Nationalgeographic.co.id - Budaya Panji turut hadir tradisi masyarakat Kalimantan Selatan, khususnya di Banjarmasin. Keberadaannya hadir dalam dua bentuk, tari topeng dan lisan.
Putri Yunita Permata Kumala Sari mengatakan, budaya Panji masuk Banjarmasin sudah ada sejak zaman Hindu-Buddha semasa Kerajaan Majapahit. Kebudayaan tersebut dibawa dan bercampur dengan masyarakat Banjar yang kompleks dari berbagai suku, seperti Dayak, Melayu, dan Jawa.
Setelah Majapahit kehilangan pengaruhnya, Kesultanan Banjar berdiri dengan bantuan Kesultanan Demak. Perkembangan budaya Panji pun sudah bercampur dengan pengaruh lainnya.
Baca Juga: Bagaimana Panji Angreni Menggambarkan Watak Orang Jawa Semestinya?
Putri sendiri adalah seorang pengamat budaya dari Komite Tari Dewan Kesenian Banjarmasin, yang menjelaskan kehadiran budaya Panji di Banjarmasin lewat Webinar Relevansi dan Aktualisasi Budaya Panji ke-16, Kamis (21/10/2021).
"Di sini ada Manopeng. Budaya inilah yang merupakan salah satu jejak Panji di Kalimantan Selatan," terang Putri. "Istilah 'Manopeng' adalah kegiatan ritual dari di mana keturunan atau juriyat itu memiliki topeng yang diturunkan di Banjarmasin.
Tradisi Manopeng biasanya dilakukan secara tahunan dalam rangkaian membersihkan topeng, menapungtawari, memperapeni (mengasapi), dan kemudian menarikan oleh keluarga yang menggelutinya.
Baca Juga: Kehadiran Budaya Panji di Atas Puncak Watak Kesenian Tari Topeng
Selain di Banjarmasin, tradisi Manopeng masih diselenggarakan di Marabahan, Kabupaten Batola.

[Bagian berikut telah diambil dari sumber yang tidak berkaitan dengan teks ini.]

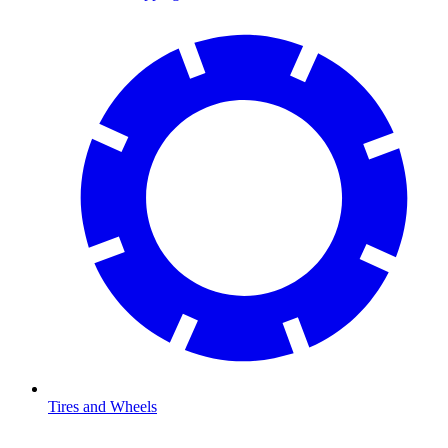
Tires and Wheels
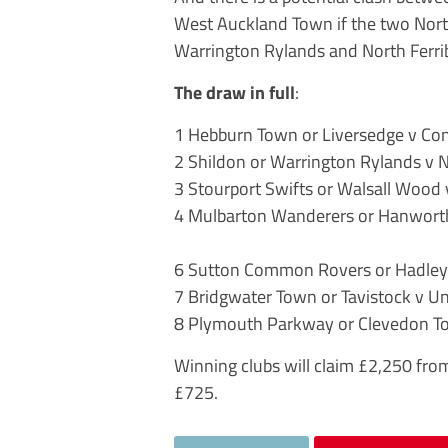
West Auckland Town if the two North
Warrington Rylands and North Ferri
The draw in full
:
1 Hebburn Town or Liversedge v Co
2 Shildon or Warrington Rylands v 
3 Stourport Swifts or Walsall Wood
4 Mulbarton Wanderers or Hanworth 
6 Sutton Common Rovers or Hadley 
7 Bridgwater Town or Tavistock v U
8 Plymouth Parkway or Clevedon To
Winning clubs will claim £2,250 fro
£725.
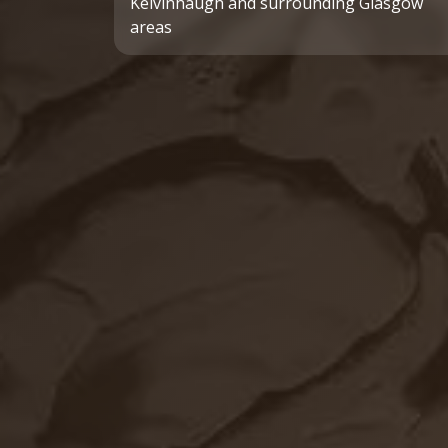
Kelvinhaugh and surrounding Glasgow
areas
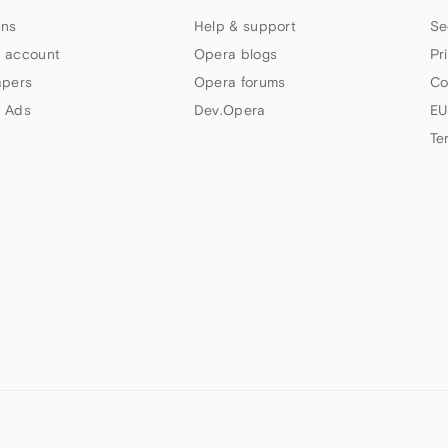
ns
Help & support
Se
 account
Opera blogs
Pr
apers
Opera forums
Co
 Ads
Dev.Opera
EU
Te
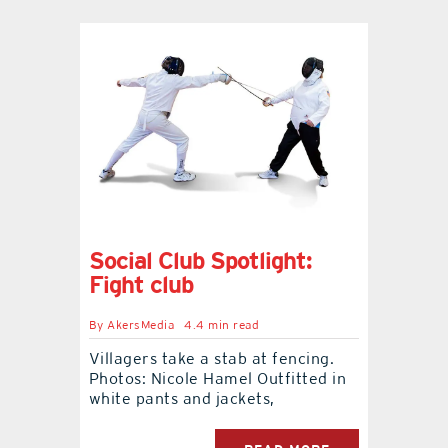
Social Club Spotlight:
Fight club
By
AkersMedia
4.4 min read
Villagers take a stab at fencing.
Photos: Nicole Hamel Outfitted in
white pants and jackets,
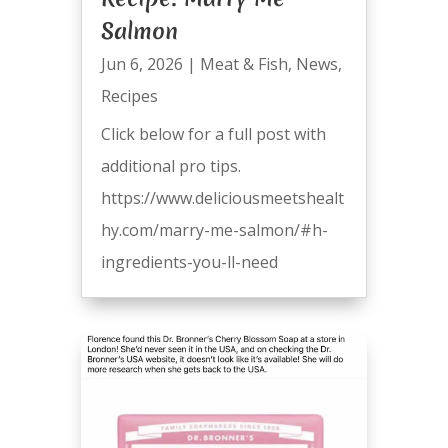
Salmon
Jun 6, 2026
|
Meat & Fish
,
News
,
Recipes
Click below for a full post with
additional pro tips.
https://www.deliciousmeetshealt
hy.com/marry-me-salmon/#h-
ingredients-you-ll-need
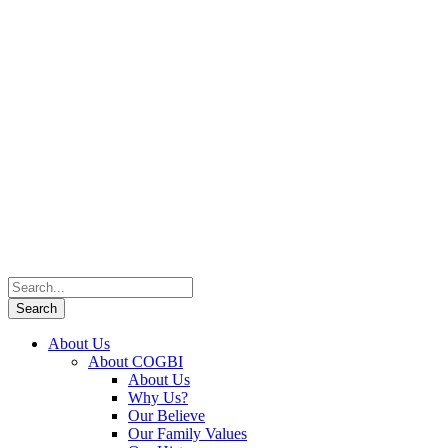
About Us
About COGBI
About Us
Why Us?
Our Believe
Our Family Values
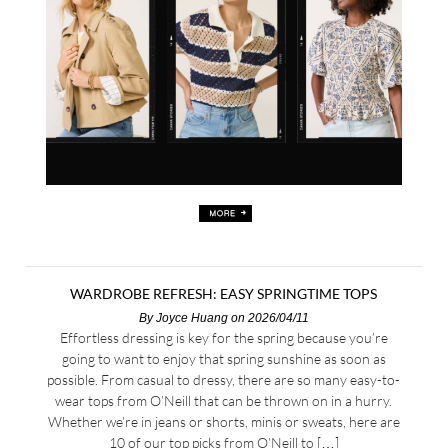
WARDROBE REFRESH: EASY SPRINGTIME TOPS
By
Joyce Huang
on 2026/04/11
Effortless dressing is key for the spring because you’re
going to want to enjoy that spring sunshine as soon as
possible. From casual to dressy, there are so many easy-to-
wear tops from O’Neill that can be thrown on in a hurry.
Whether we’re in jeans or shorts, minis or sweats, here are
10 of our top picks from O’Neill to […]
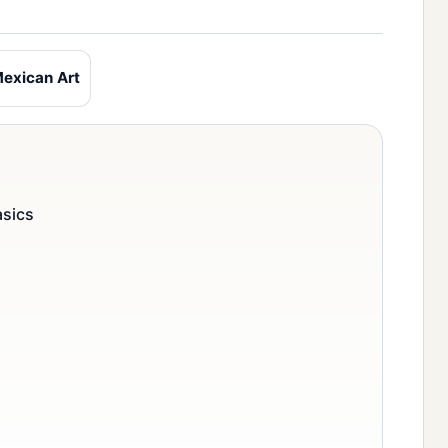
exican Art
asics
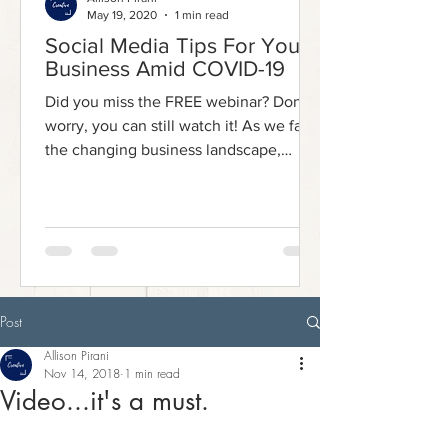
May 19, 2020
1 min read
Social Media Tips For Your
Business Amid COVID-19
Did you miss the FREE webinar? Don't
worry, you can still watch it! As we face
the changing business landscape,
social media has emerged...
Post
Allison Pirani
Nov 14, 2018
1 min read
Video...it's a must.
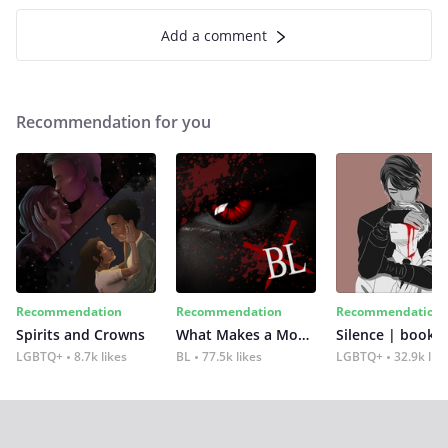
Add a comment
Recommendation for you
Recommendation
Recommendation
Recommendation
Spirits and Crowns
What Makes a Monster
Silence | book 2
LGBTQ+
8.7k likes
BL
77.5k likes
LGBTQ+
32.9k lik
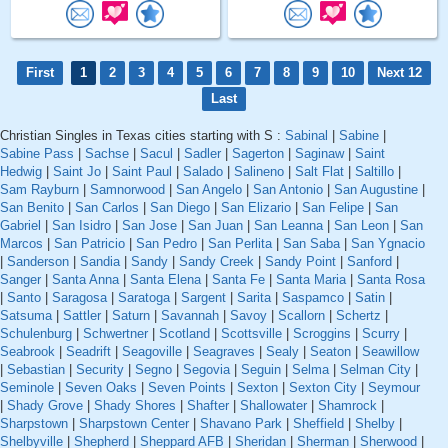
First
1
2
3
4
5
6
7
8
9
10
Next 12
Last
Christian Singles in Texas cities starting with S :
Sabinal
|
Sabine
|
Sabine Pass
|
Sachse
|
Sacul
|
Sadler
|
Sagerton
|
Saginaw
|
Saint
Hedwig
|
Saint Jo
|
Saint Paul
|
Salado
|
Salineno
|
Salt Flat
|
Saltillo
|
Sam Rayburn
|
Samnorwood
|
San Angelo
|
San Antonio
|
San Augustine
|
San Benito
|
San Carlos
|
San Diego
|
San Elizario
|
San Felipe
|
San
Gabriel
|
San Isidro
|
San Jose
|
San Juan
|
San Leanna
|
San Leon
|
San
Marcos
|
San Patricio
|
San Pedro
|
San Perlita
|
San Saba
|
San Ygnacio
|
Sanderson
|
Sandia
|
Sandy
|
Sandy Creek
|
Sandy Point
|
Sanford
|
Sanger
|
Santa Anna
|
Santa Elena
|
Santa Fe
|
Santa Maria
|
Santa Rosa
|
Santo
|
Saragosa
|
Saratoga
|
Sargent
|
Sarita
|
Saspamco
|
Satin
|
Satsuma
|
Sattler
|
Saturn
|
Savannah
|
Savoy
|
Scallorn
|
Schertz
|
Schulenburg
|
Schwertner
|
Scotland
|
Scottsville
|
Scroggins
|
Scurry
|
Seabrook
|
Seadrift
|
Seagoville
|
Seagraves
|
Sealy
|
Seaton
|
Seawillow
|
Sebastian
|
Security
|
Segno
|
Segovia
|
Seguin
|
Selma
|
Selman City
|
Seminole
|
Seven Oaks
|
Seven Points
|
Sexton
|
Sexton City
|
Seymour
|
Shady Grove
|
Shady Shores
|
Shafter
|
Shallowater
|
Shamrock
|
Sharpstown
|
Sharpstown Center
|
Shavano Park
|
Sheffield
|
Shelby
|
Shelbyville
|
Shepherd
|
Sheppard AFB
|
Sheridan
|
Sherman
|
Sherwood
|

"Itu Bandar pertama sebelum ibu kota kesultanan pindah ke Bandarmasih (nama terdahulu Banjarmasin)," terang Putri.
Ada pula diselenggarakan di Rantau di Kabupaten Tapin, Barikin di Kabupaten Hulu Sungai Tengah, Pantai Hembawang di Kabupaten Hulu Sungai Tengah, Juai di Kabupaten Balangan. Sementara di Banjarmasin diadakan secara tahunan di Banyu Ruwat.
Tradisi Manopengan menjadi ajang silahturahmi bagi keluarga penerusnya. Putri menerangkan, mereka percaya bila tidak diadakan dalam suatu tahun akan ada bala yang mengintai keluarga.